FIVE THINGS I’M THINKING ABOUT TODAY

1) It’s Monday, January 26, 2015. It’s 6 days until the Super Bowl, 21 days until Presidents Day and 54 days until spring.

2) I’m especially thinking about spring. The New York metropolitan area is about to get nailed with what could be the worst snowstorm in its history. 1888. 1947. Fuggedaboudit. So spring can’t come fast enough for this scribe.

3) The folks at Five-Thirty-Eight point out that, should the blizzard forecasts prove accurate, six of the 10 biggest snowstorms in New York’s history will have occurred since 2000. 

Now, I’m willing to guarantee some TV scholar or wisecracking lawmaker will use this fact as evidence that global warming is bunk.

And the problem is that calling it “global warming” has actually minimized what’s going on. It’s “climate change,” and anyone with eyes and a little sense of history knows what that means. It’s not just the fact that snowstorms, thunderstorms, hurricanes and the like are bigger than they used to be, but big storms happen more frequently than they did when I was younger. It seems as though we get into these patterns that produce these massive weather events, and that poses a safety risk for millions of people.

4)  Donald Trump is apparently ticked off that “Meet The Press” host Chuck Todd scoffed at the idea that Trump is “seriously” considering a presidential run. 

Actually, Mr. Todd and I should both be ashamed of ourselves.

Putting “Donald Trump” and “seriously” in the same sentence — as I did in the first sentence of this section — is a violation of reason and sensibility, no matter what the context. It insults people’s intelligence. I apologize.

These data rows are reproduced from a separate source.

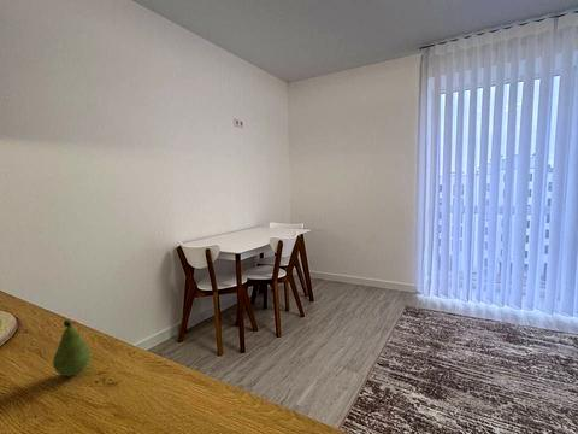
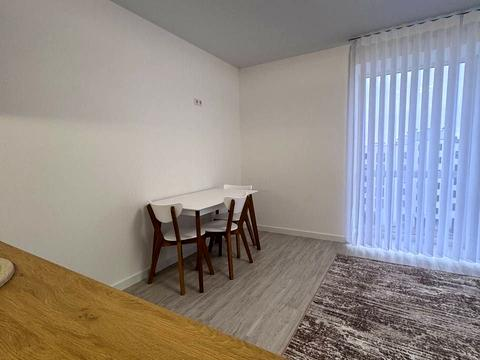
- fruit [52,319,92,377]
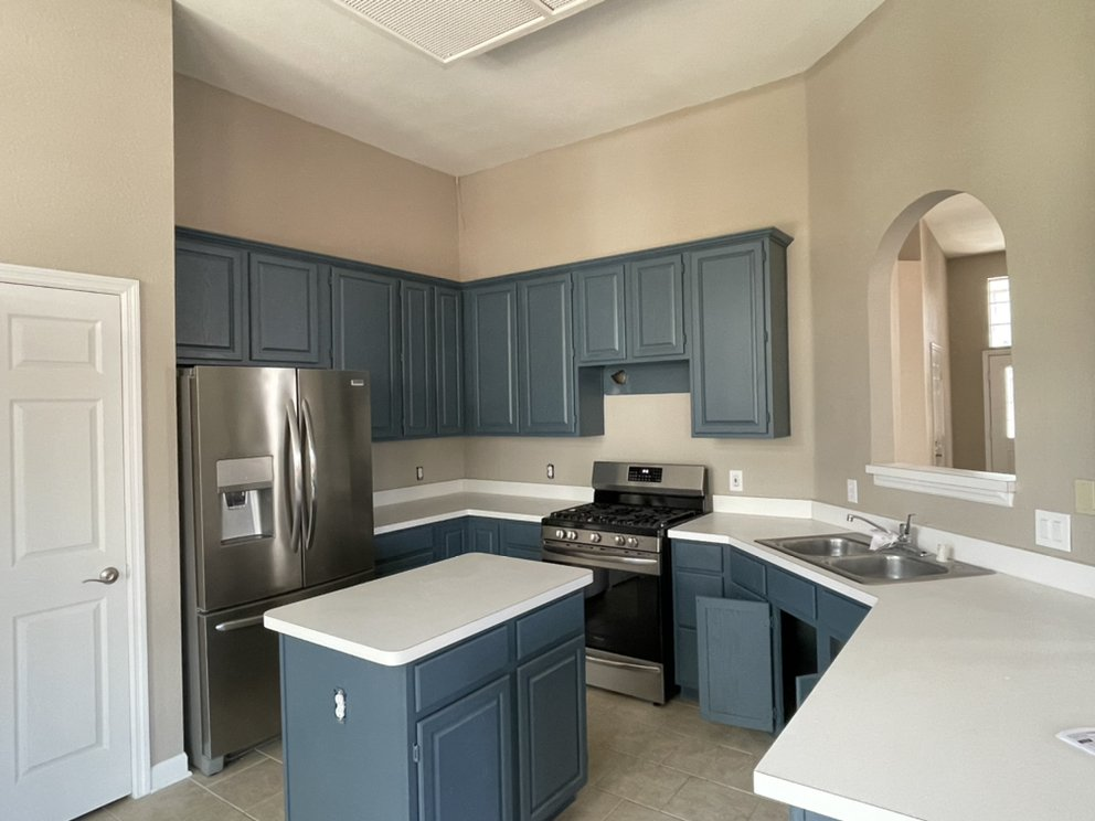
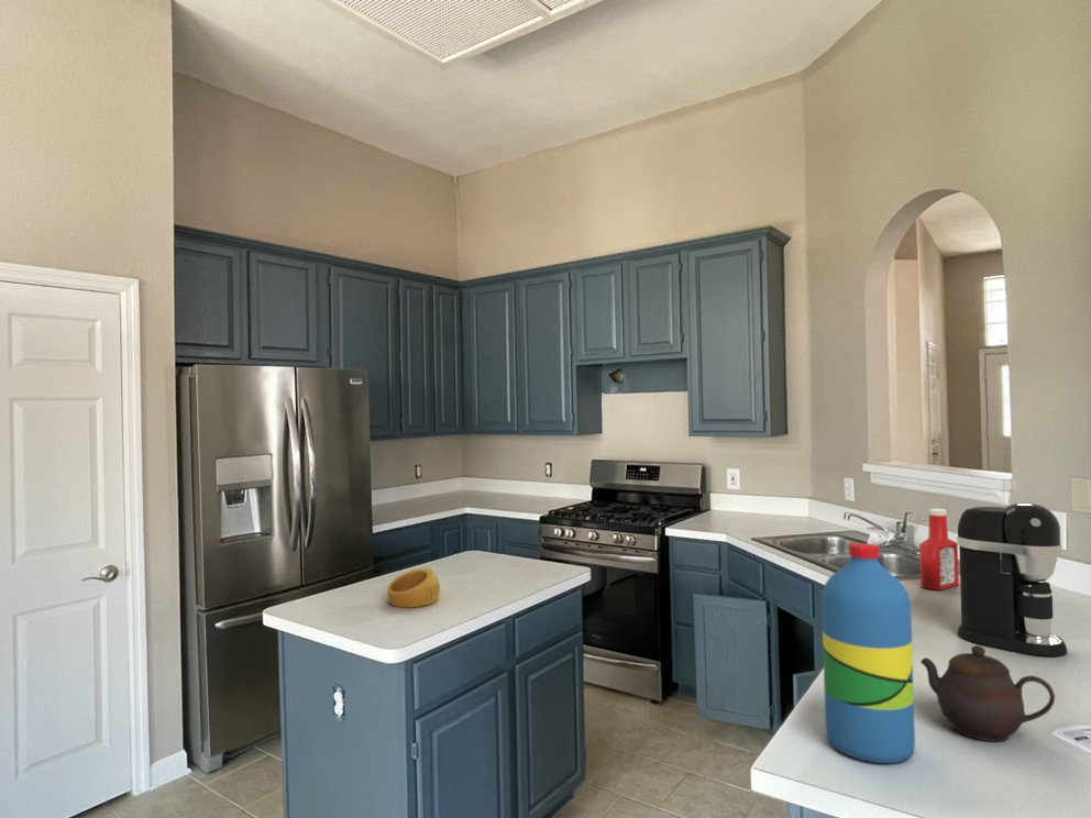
+ ring [386,567,441,608]
+ soap bottle [918,508,960,592]
+ teapot [919,644,1056,742]
+ water bottle [822,542,916,764]
+ coffee maker [956,501,1068,657]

5) A new documentary on sexual assault at the nation’s leading campuses is creating a buzz at the Sundance Film Festival. It’s great that “The Hunting Ground” (whose backers include my former employer, CNN) can focus attention on this issue.

I’m looking forward to seeing it when CNN airs it sometime this year.

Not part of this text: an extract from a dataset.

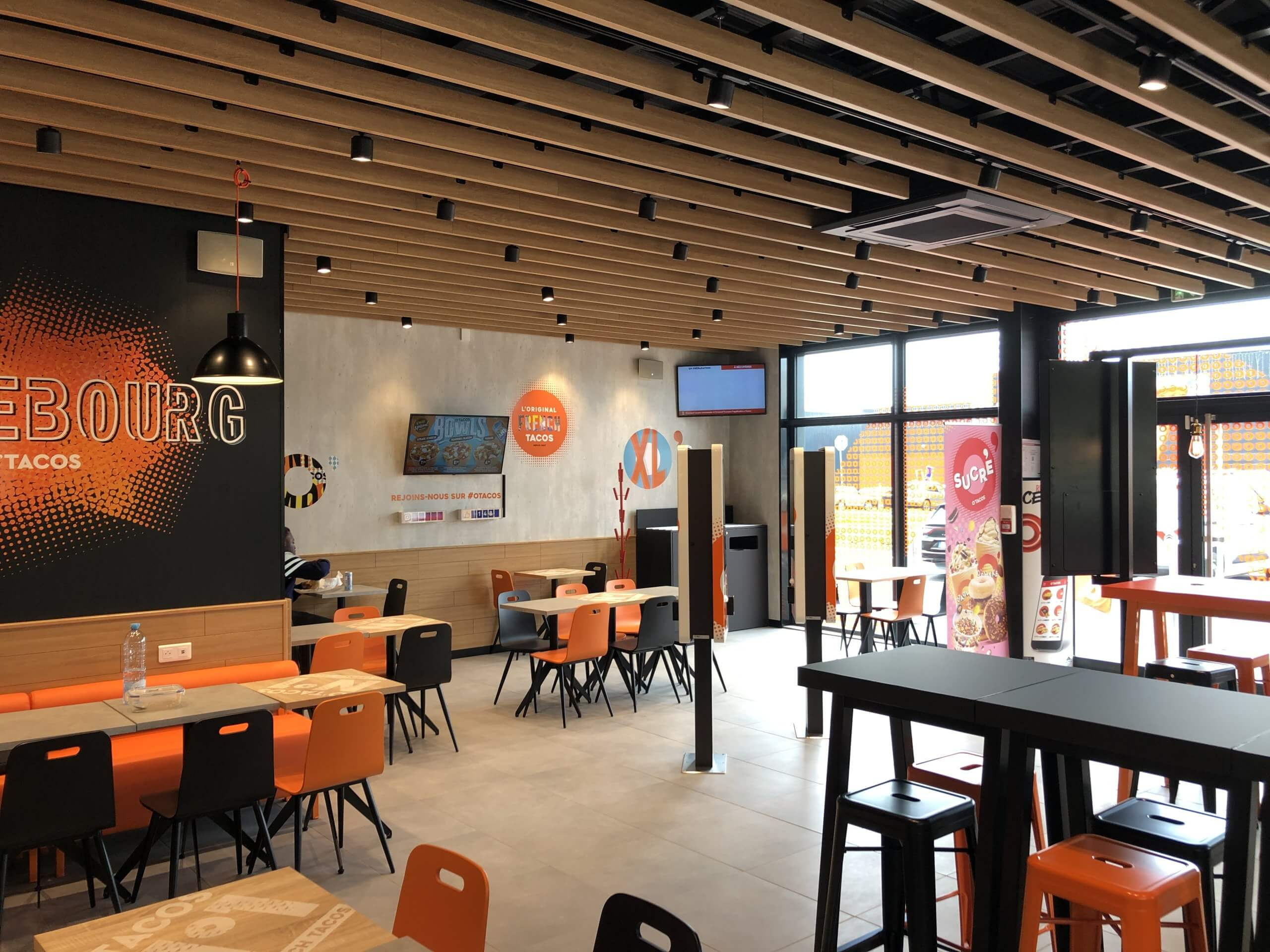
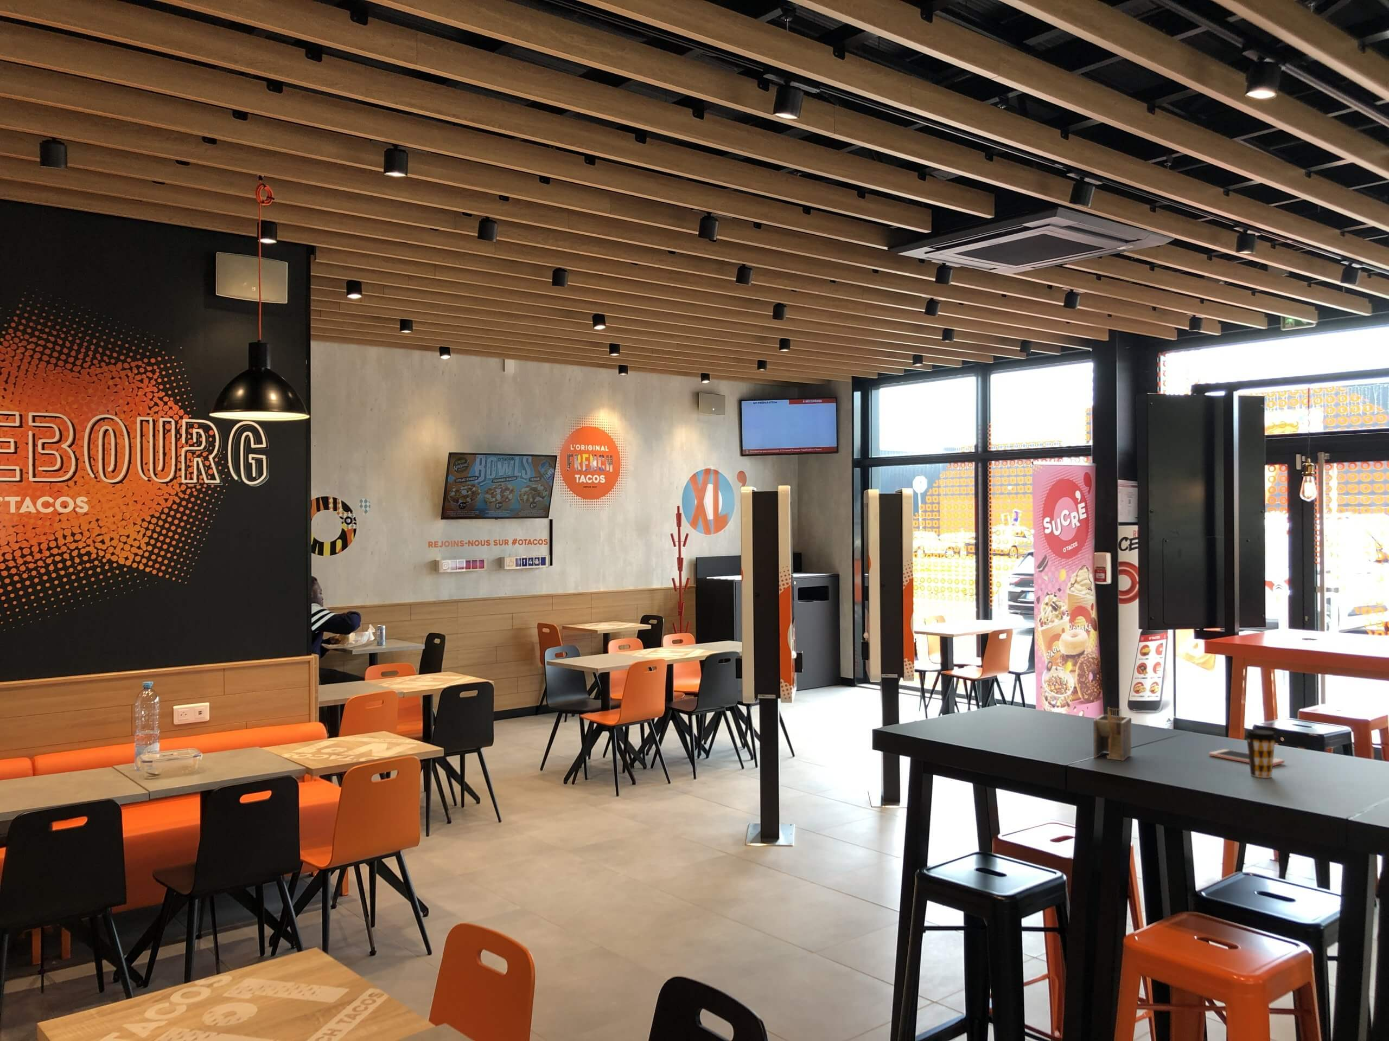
+ napkin holder [1093,707,1132,761]
+ coffee cup [1245,728,1277,779]
+ cell phone [1209,749,1285,767]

The Rolling Stone article about the University of Virginia that created such a furor late last year was a setback for those who believe this problem is a scourge. By not talking to anyone at the fraternity in question, the writer and editors left questions about the credibility of the young woman who was the story’s subject. That stunk.

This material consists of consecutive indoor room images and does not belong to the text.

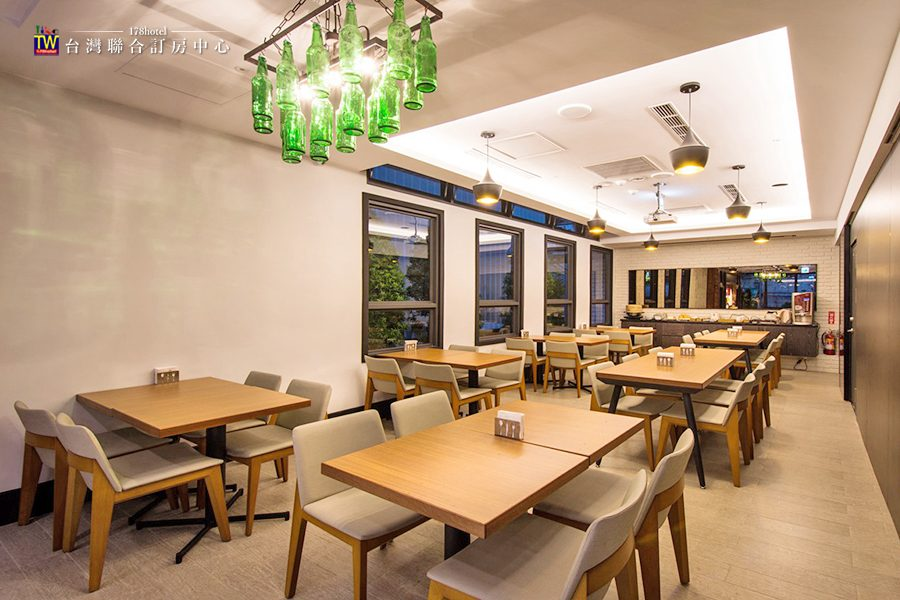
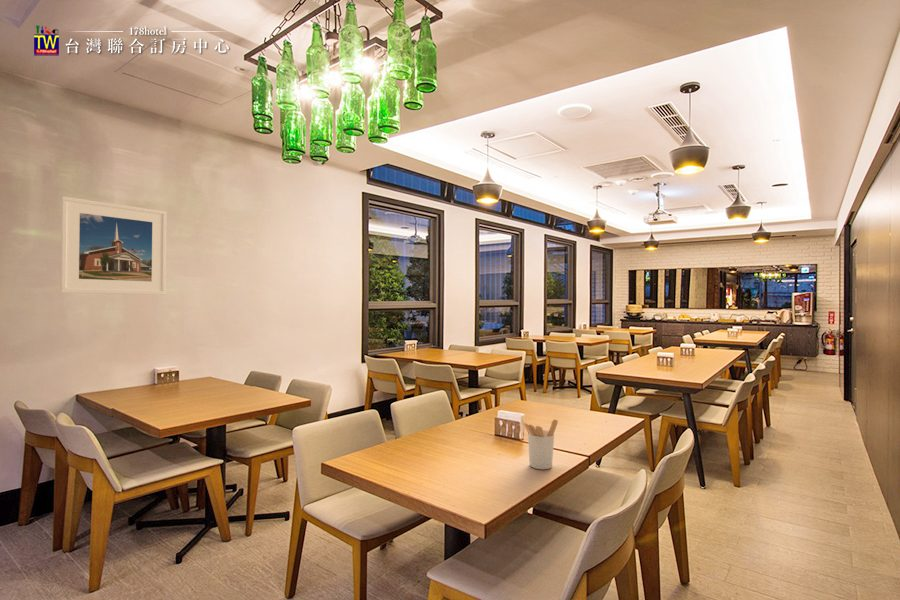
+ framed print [59,195,168,295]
+ utensil holder [522,418,559,470]
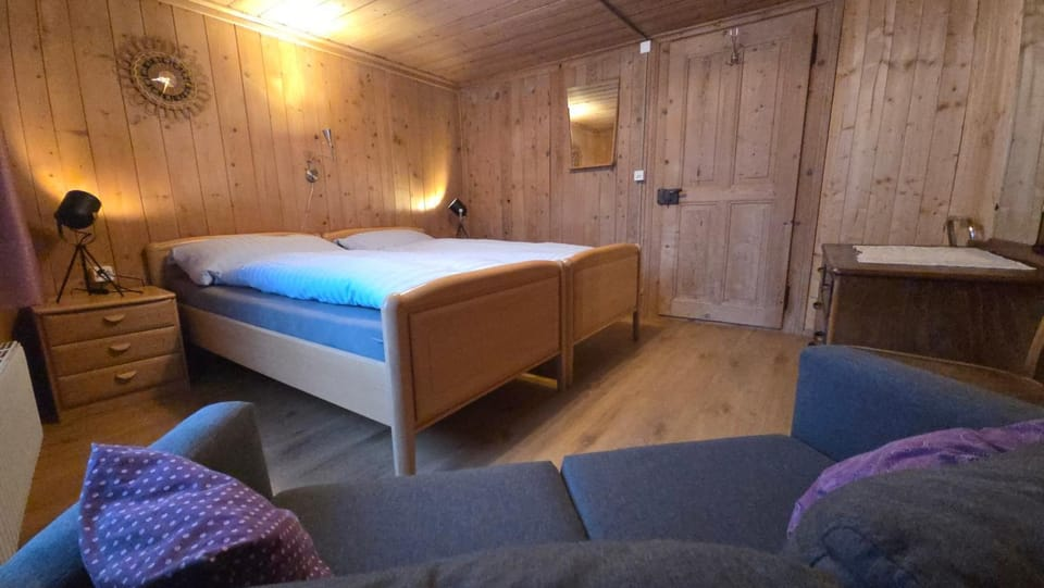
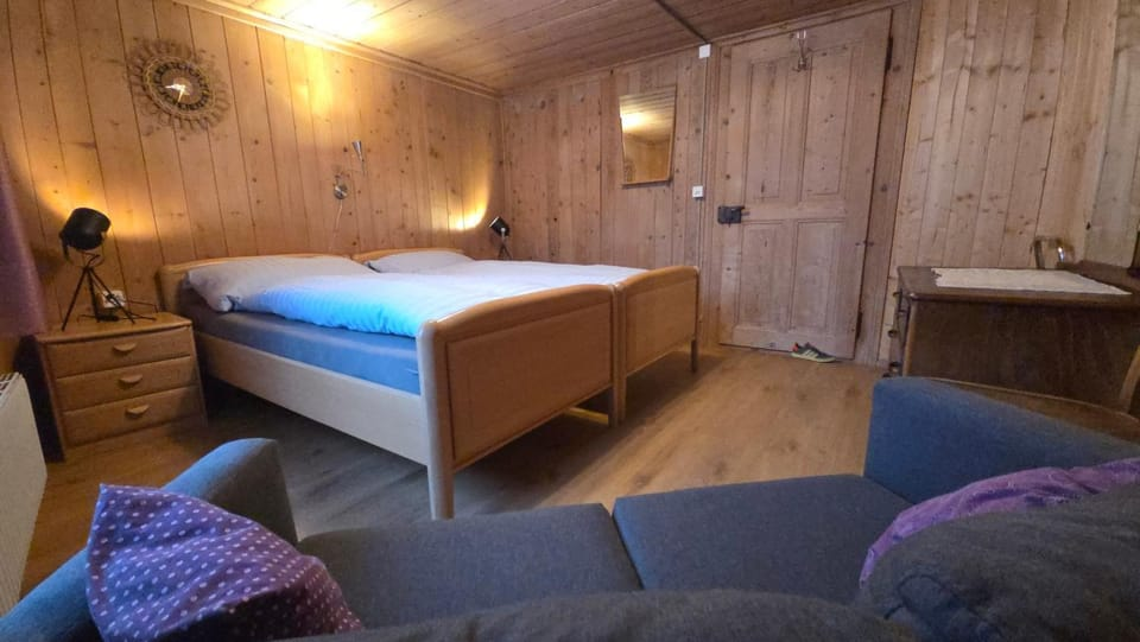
+ sneaker [791,341,836,363]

I have no sympathy for a mindset that sees young women as prizes, commodities or notches on a belt. I want the film’s producers and backers to make an ironclad case against that mentality and rout it from every campus in the nation. And what I don’t want is some well-lawyered fraternity or sports program to come back and say, “They didn’t give us a fair shake. They never talked to us. We weren’t allowed to give our side.”

Let them give their side, as distasteful as it would be. I have no doubt young women who make accusations will be tarred as someone less than idyllic.

But sexual activity without informed, clear-headed consent is rape. Let that truth prevail, and if those accused choose to sully a young woman’s reputation instead of explain their own conduct, hold their goddamn feet to the fire.